I believe arn:aws:lambda:eu-west-2:131329294410:layer:r-runtime-3_6_0:12 is the correct layer?

I did some more digging and found the following: I was passing 2 very long json arrays, representing a column of data each. These were 4319 rows each, effectively representing a 4319*2 dataframe as the body argument of a mocked apigateway call.

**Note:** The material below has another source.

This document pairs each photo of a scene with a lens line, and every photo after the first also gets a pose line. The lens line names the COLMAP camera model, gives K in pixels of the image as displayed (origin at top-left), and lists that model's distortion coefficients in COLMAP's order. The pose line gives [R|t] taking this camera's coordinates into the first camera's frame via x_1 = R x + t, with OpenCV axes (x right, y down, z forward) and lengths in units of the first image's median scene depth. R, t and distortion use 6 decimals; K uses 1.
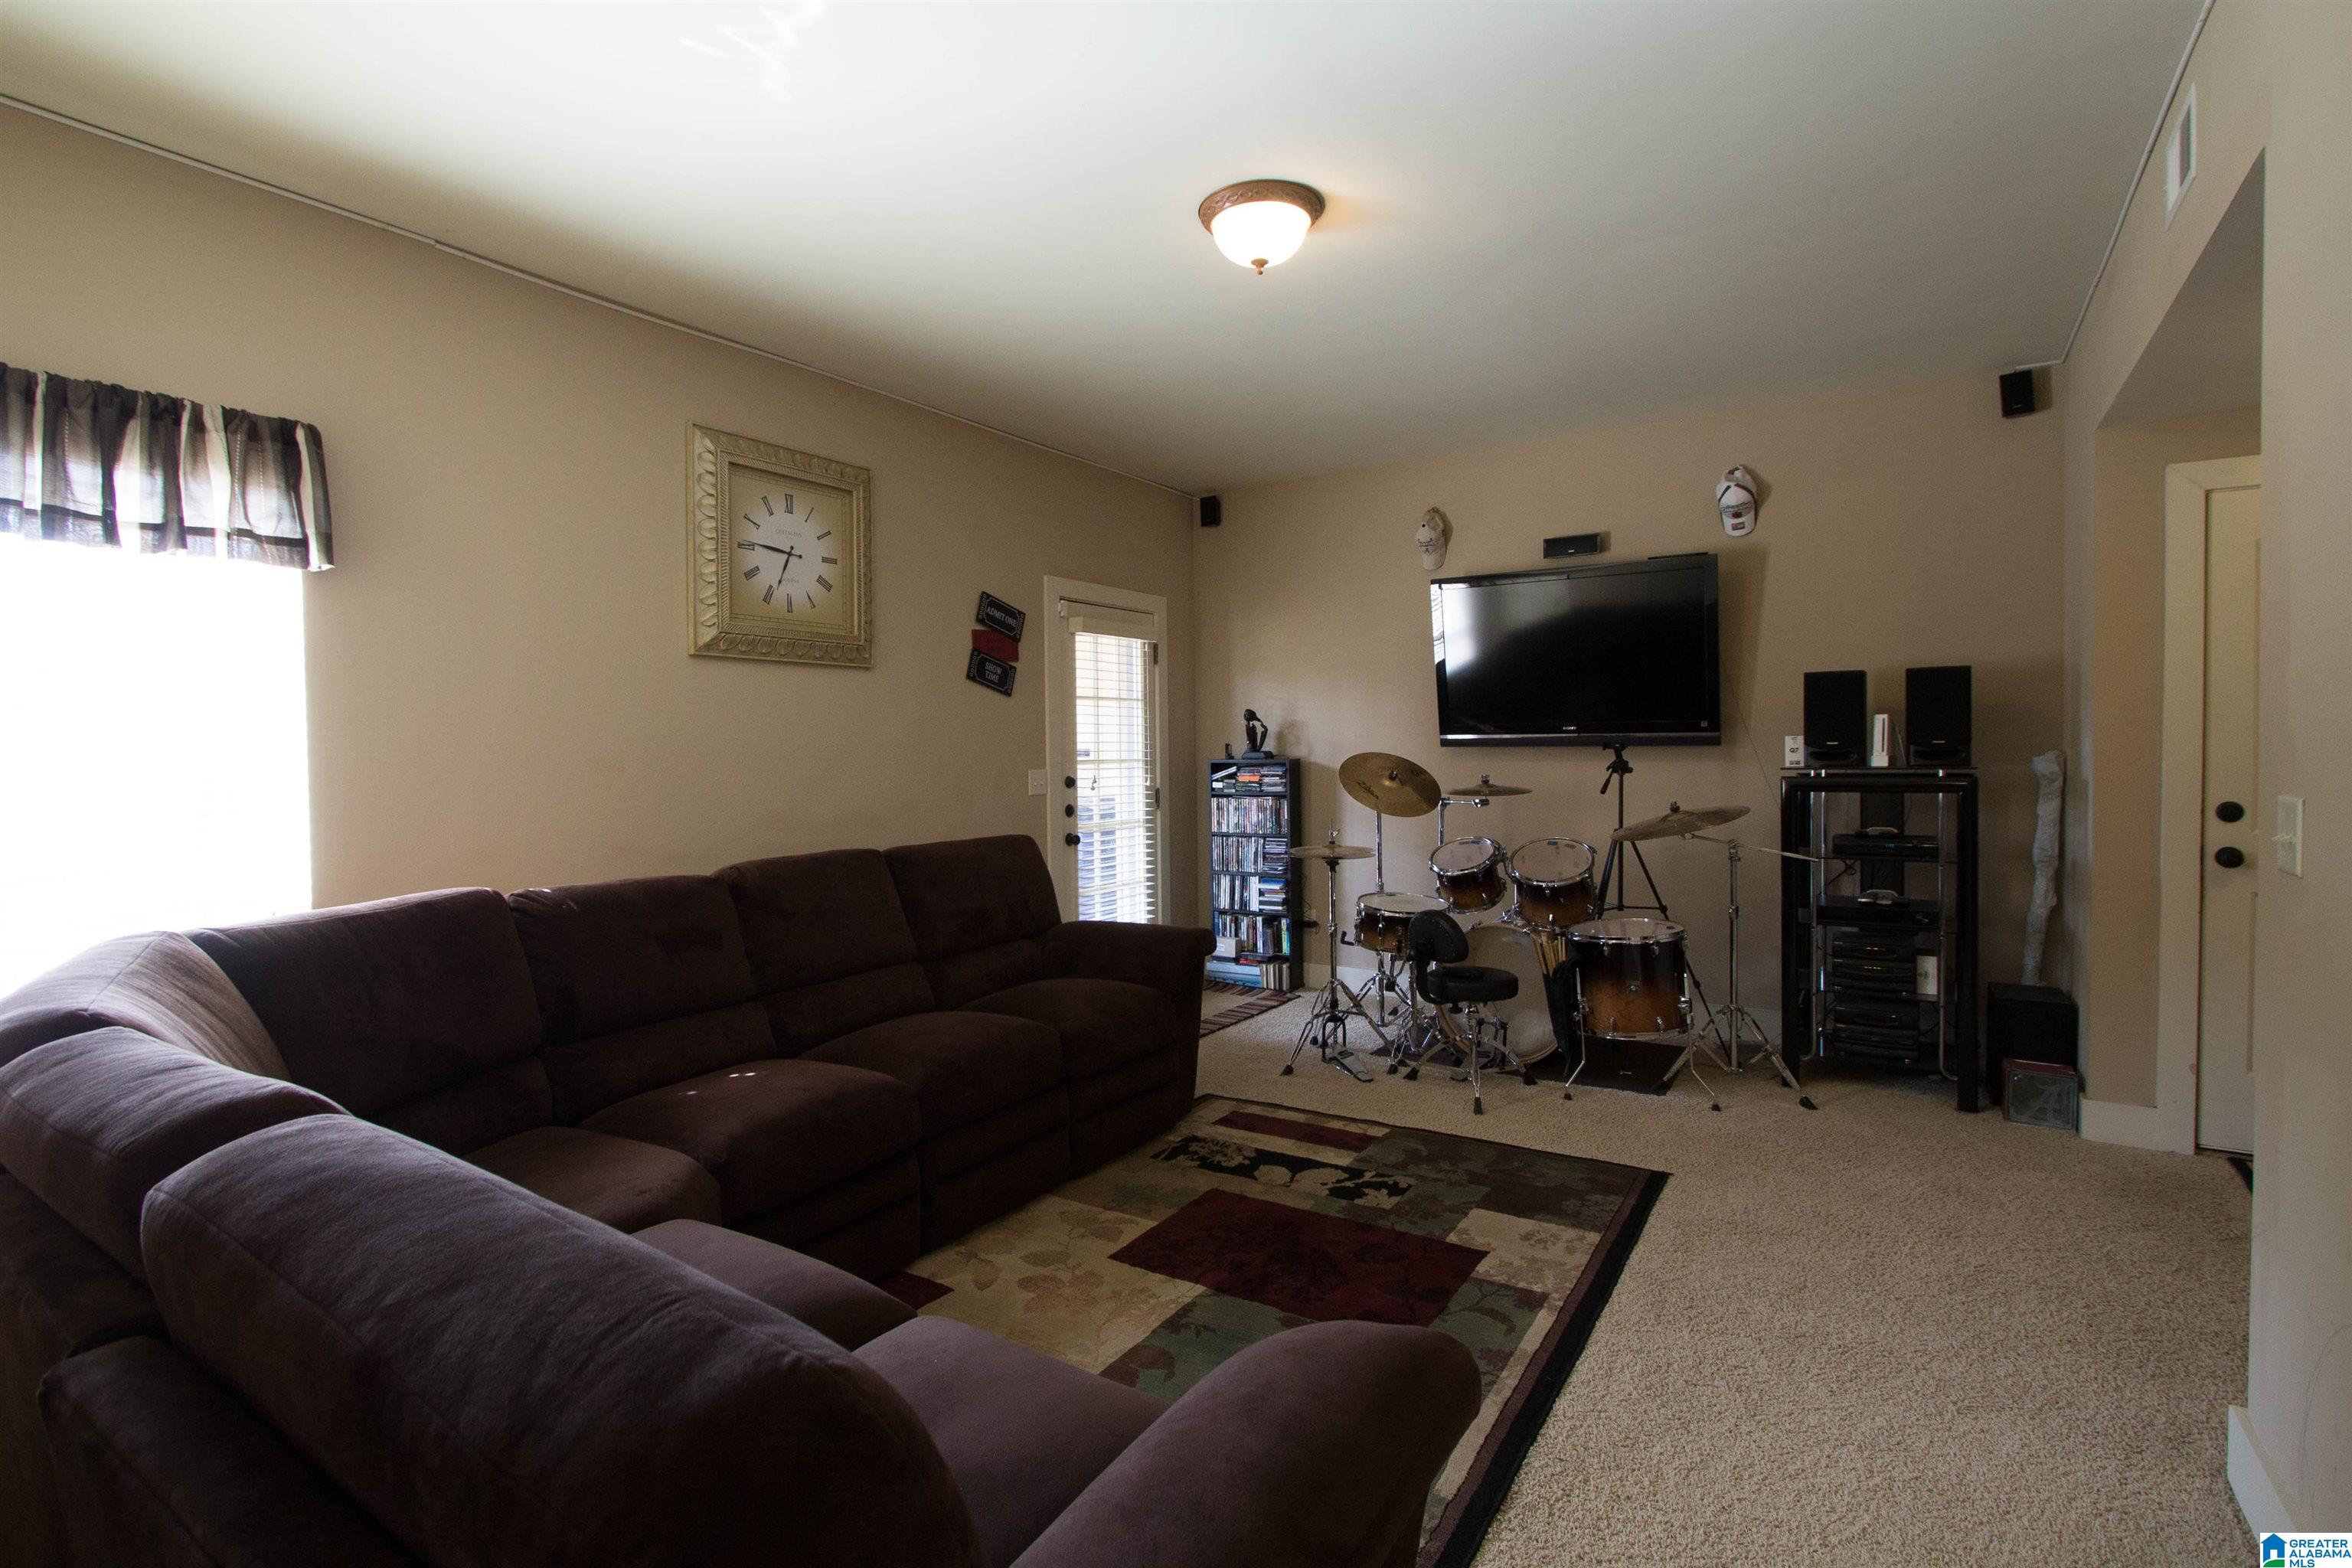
lens RADIAL K [[1103.8, 0, 1172.7], [0, 1103.8, 766.6], [0, 0, 1]] dist [-0.000452, 0.000150]
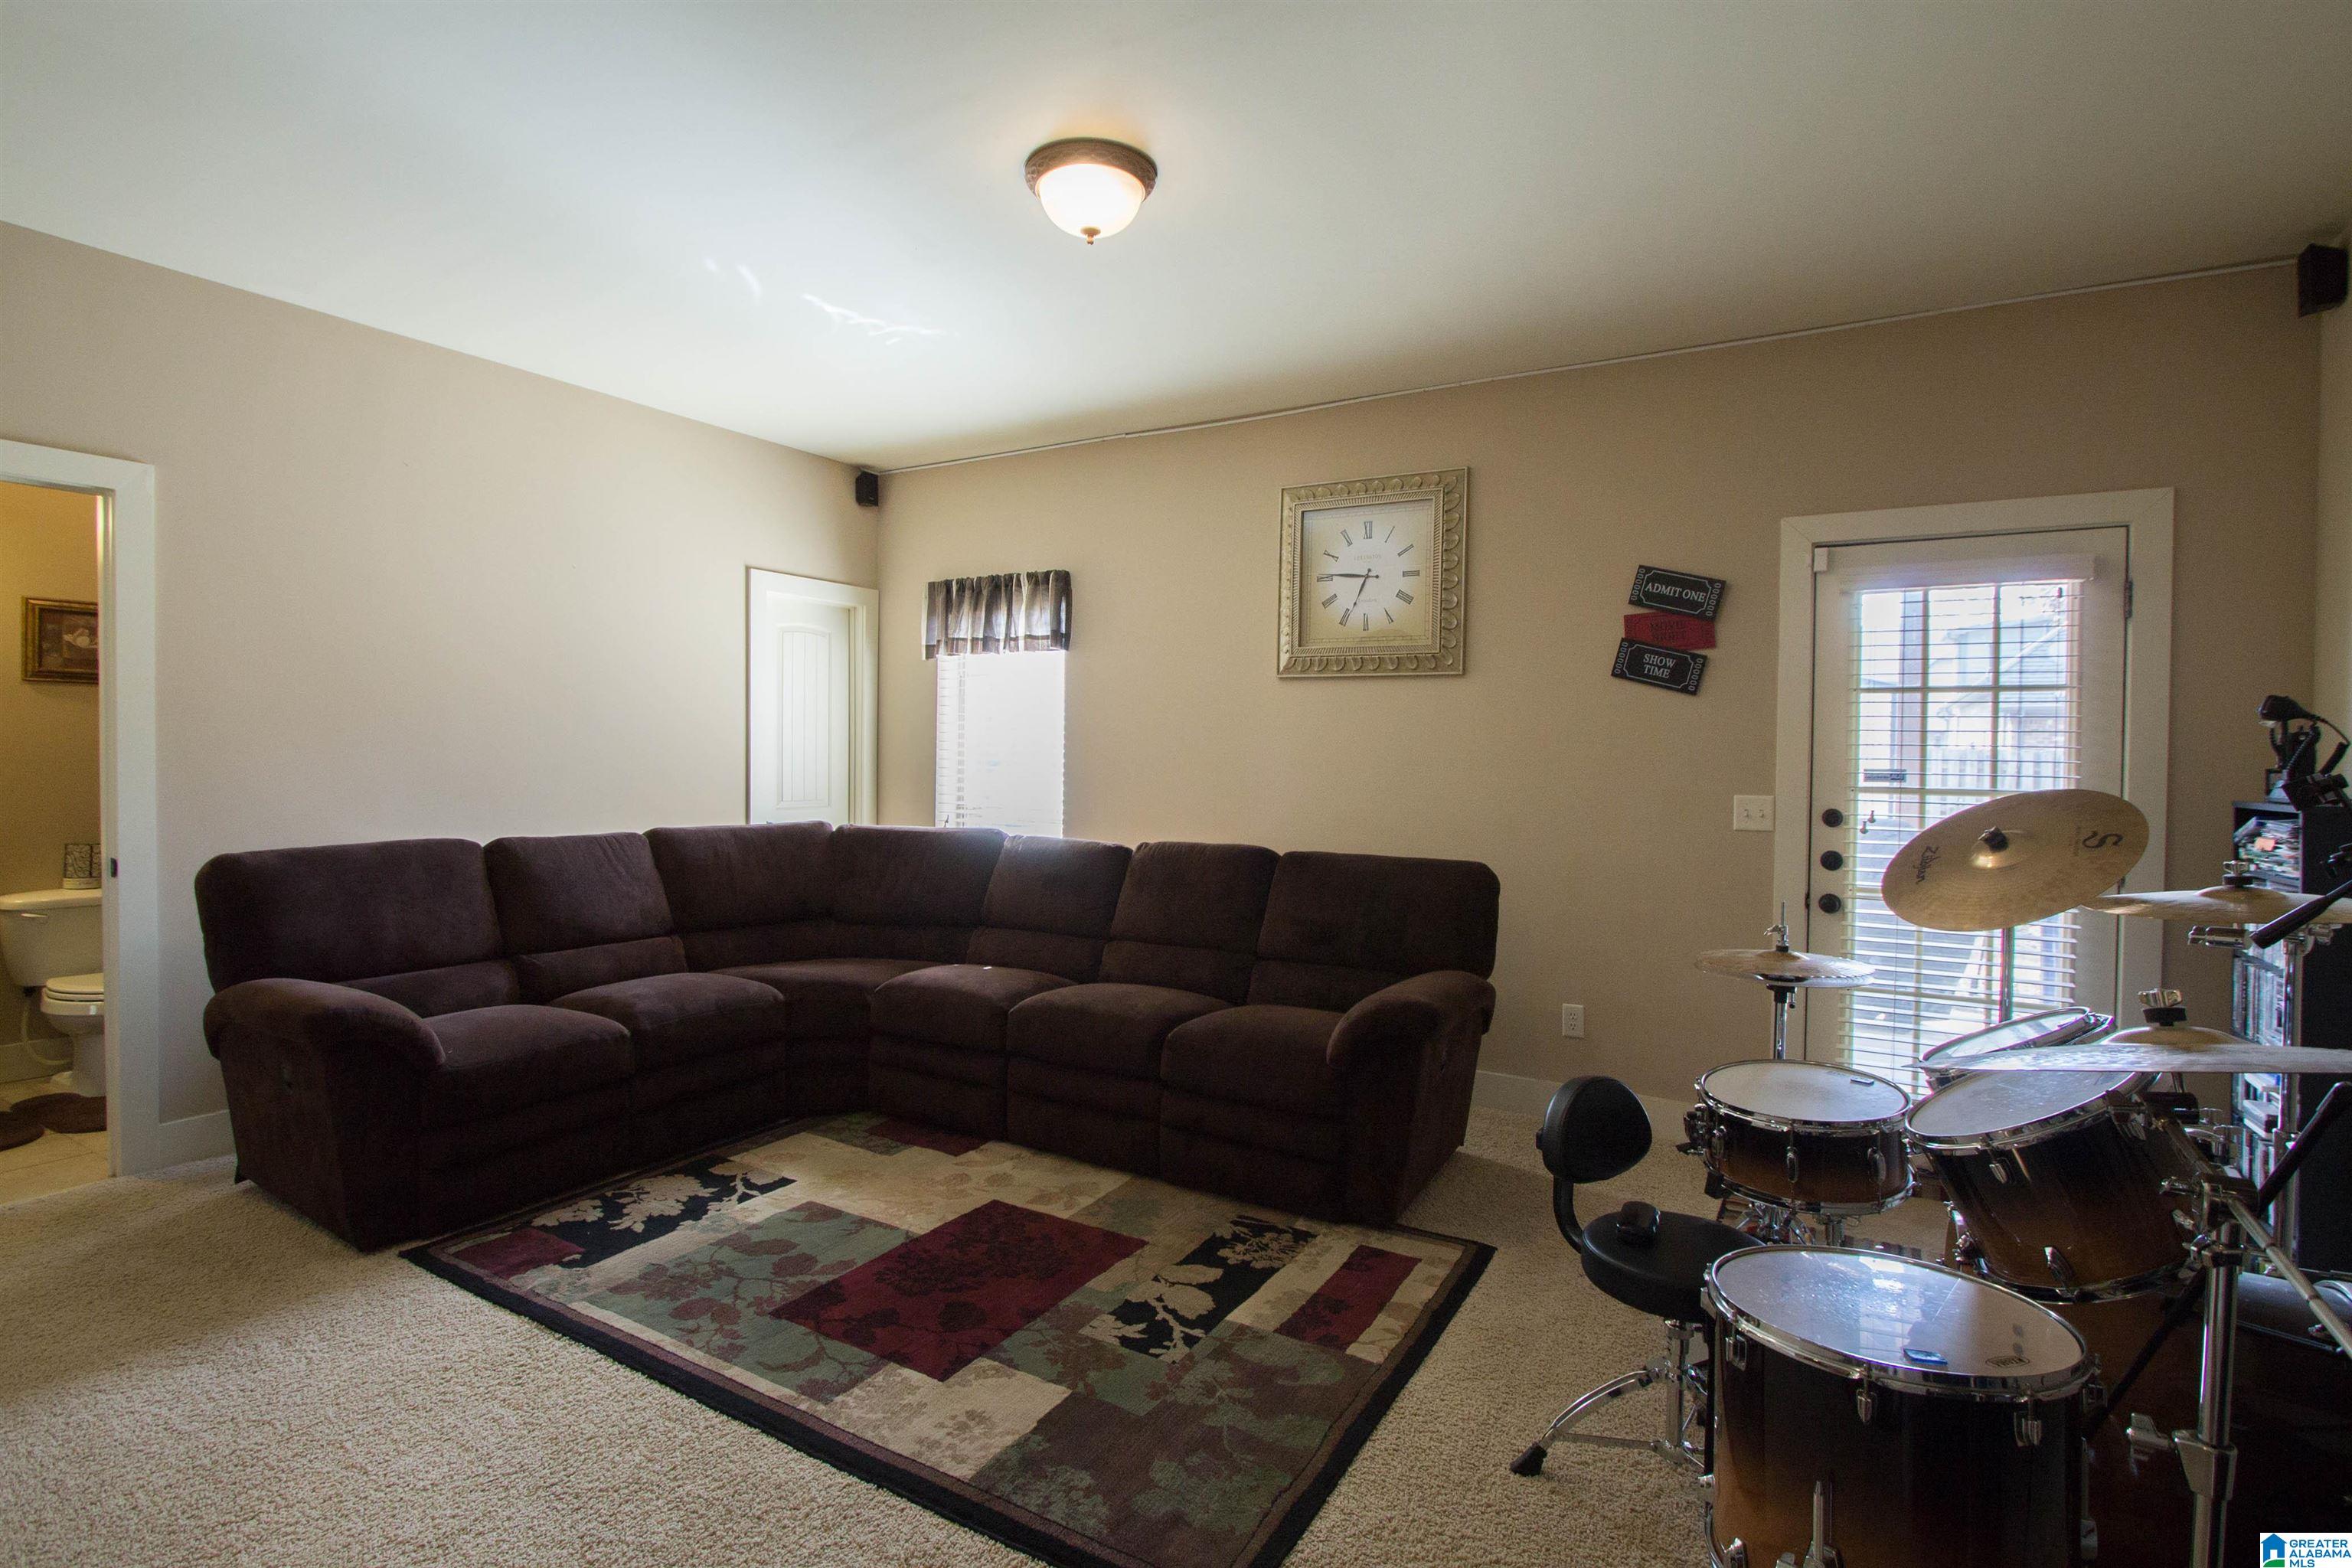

It looks like this, except with longer date_time and value vectors:

{
  "body": {
    "date_time": [
      "2018-07-03 00:00:00",
      "2018-07-03 00:30:00",
      "2018-07-03 01:00:00",
      "2018-07-03 01:30:00",
      "2018-07-03 02:00:00"
    ],
    "value": [
      83.455,
      82.075,
      89.96,
      74.585,
      64.43
    ]
  },
  "resource": "/{proxy+}",
  "path": "/path/to/resource",
  "httpMethod": "POST",
  "isBase64Encoded": true,
  "queryStringParameters": {
    "foo": "bar"
  },
  "pathParameters": {
    "proxy": "/path/to/resource"
  },
  "stageVariables": {
    "baz": "qux"
  },
  "headers": {
    "Accept": "text/html,application/xhtml+xml,application/xml;q=0.9,image/webp,*/*;q=0.8",
    "Accept-Encoding": "gzip, deflate, sdch",
    "Accept-Language": "en-US,en;q=0.8",
    "Cache-Control": "max-age=0",
    "CloudFront-Forwarded-Proto": "https",
    "CloudFront-Is-Desktop-Viewer": "true",
    "CloudFront-Is-Mobile-Viewer": "false",
    "CloudFront-Is-SmartTV-Viewer": "false",
    "CloudFront-Is-Tablet-Viewer": "false",
    "CloudFront-Viewer-Country": "US",
    "Host": "1234567890.execute-api.eu-west-2.amazonaws.com",
    "Upgrade-Insecure-Requests": "1",
    "User-Agent": "Custom User Agent String",
    "Via": "1.1 08f323deadbeefa7af34d5feb414ce27.cloudfront.net (CloudFront)",
    "X-Amz-Cf-Id": "cDehVQoZnx43VYQb9j2-nvCh-9z396Uhbp027Y2JvkCPNLmGJHqlaA==",
    "X-Forwarded-For": "127.0.0.1, 127.0.0.2",
    "X-Forwarded-Port": "443",
    "X-Forwarded-Proto": "https"
  },
  "requestContext": {
    "accountId": "123456789012",
    "resourceId": "123456",
    "stage": "prod",
    "requestId": "c6af9ac6-7b61-11e6-9a41-93e8deadbeef",
    "requestTime": "09/Apr/2015:12:34:56 +0000",
    "requestTimeEpoch": 1428582896000,
    "identity": {
      "cognitoIdentityPoolId": null,
      "accountId": null,
      "cognitoIdentityId": null,
      "caller": null,
      "accessKey": null,
      "sourceIp": "127.0.0.1",
      "cognitoAuthenticationType": null,
      "cognitoAuthenticationProvider": null,
      "userArn": null,
      "userAgent": "Custom User Agent String",
      "user": null
    },
    "path": "/prod/path/to/resource",
    "resourcePath": "/{proxy+}",
    "httpMethod": "POST",
    "apiId": "1234567890",
    "protocol": "HTTP/1.1"
  }
}

The above will run the following lambda function:

lambda_handler <- function(body,...) {

  str(body)

  return(body)
}

If I removed 1 column from the longer version, then the error didn't appear, and the function correctly ran. If I removed one third of each column, i.e. 1439 records from each column, the execution passed locally.

If I deploy the code, and then run it on the aws infrastructure the code ran fine in all cases.

It looks potentially like what I've hit is in fact upstream of your layer? And to do with the docker image of the amazon ami?